So.... counselling session today, Lucas didn't attend today, usually it's the two of us together, but today it was me and dh.
I think a few comments I passed may just have given the impression that dh and I aren't singing from the same hymnsheet when it comes to how we deal with the Aspieness. I'm all for proactive approaches to help Lucas with his anxiety, Cognitive Behavioural Therapy, followed up with interventions at home to help him feel safe about trying new things, and rules for us to follow around stuff that makes him feel unsafe, like having our friends and their kids round to our house. So if people are coming over, we give him 2 days notice, we help him hide his favourite toys, and we check in with him every so often to check he's OK.

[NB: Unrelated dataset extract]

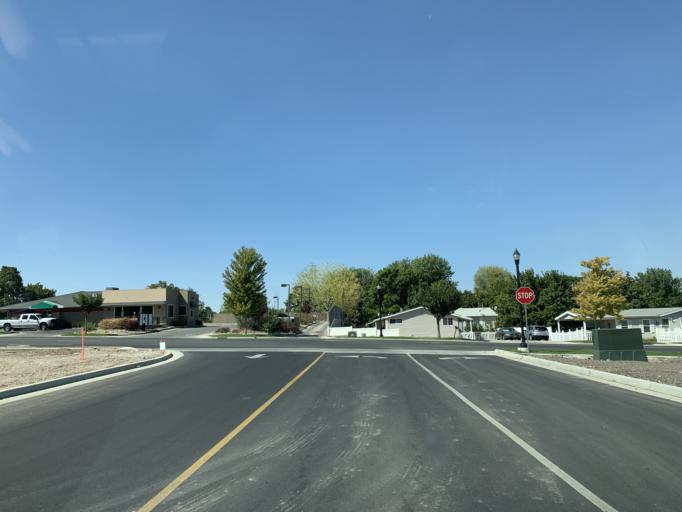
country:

DH loves both our kids and would go to hell and back for them. He thinks they are both tiny geniuses. But he won't open a book about Asperger's syndrome, or read an article on the interweb, and he thinks that counselling is the biggest waste of time ever.

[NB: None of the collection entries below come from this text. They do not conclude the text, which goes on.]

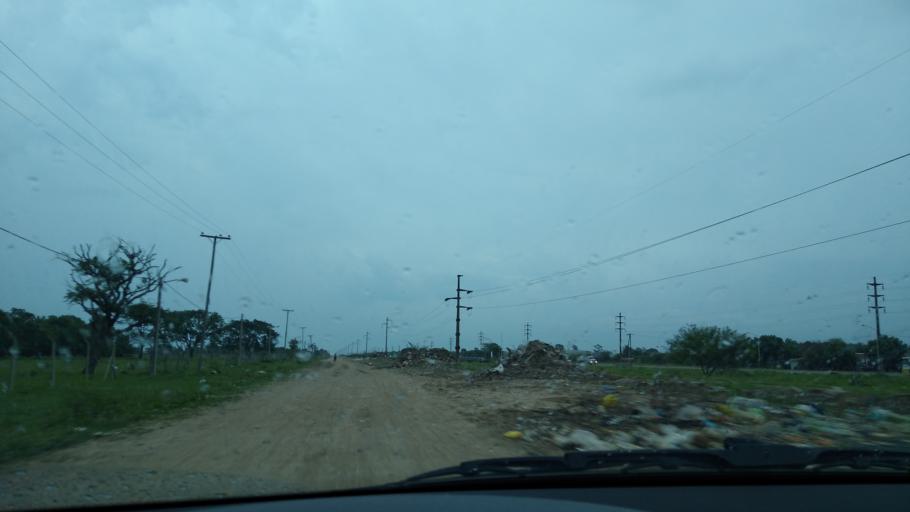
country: AR
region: Chaco
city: Resistencia
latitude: -27.4984
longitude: -58.9778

The counsellor asked me to bring DH in, so we could discuss the approaches we are using, and put up a united front. He tried! He gave up in the end, and the best that he could do was to get us to agree that I'm into proactive approaches (as above), and DH doesn't object to this. There was no anger, I have stopped nagging him to be more informed about Asperger's, seeing as he is in the minority in this family! I have given up on him ever really understanding when I talk about this stuff. That's one of the reasons for this blog, the chance to share with people who get it!
One of the biggest payoffs from our counselling sessions has been that it has freed me up from the angst that I feel when Lucas is overwhelmed with anxiety and shuts down. Now that I know what approach I'm using, I can leave him alone to recover when things get too much, and then later on, talk to him about what triggered the anxiety, and how he managed to get over it, and what we can do to fix whatever is bothering him. Sometimes it's fine just to recognise that he's a bit tired and grumpy that day, and agree that we can't be always happy. Before, it used to upset me so much to see him so much, but now I can see it as just a temporary reaction to a particular situation, that will pass, and that we will learn from and move on.

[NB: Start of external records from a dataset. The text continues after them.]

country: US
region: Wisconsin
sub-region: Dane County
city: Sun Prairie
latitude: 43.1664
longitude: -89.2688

I'm being much more strategic about trips out of the house, I seem to have internalised the new approach, and I'm automatically consulting with him a few days beforehand, negotiating any difficult areas before they occur, where possible, and coming up with a contingency plan for unforeseeable circumstances. This seems to be allowing Lucas to feel safer about going places, he knows that we won't let his anxiety overwhelm him, that we will listen if he's not happy for some reason, and do what we can to fix it.
Maybe this is the beginning of a brave new Lucas, who will be willing to do more things like going to live concerts! He's signed up for cross-country running after school - his first ever extra-curricular activity, something I never thought I'd see.
He even ate bread yesterday, first time in 3 years. Progress is progress!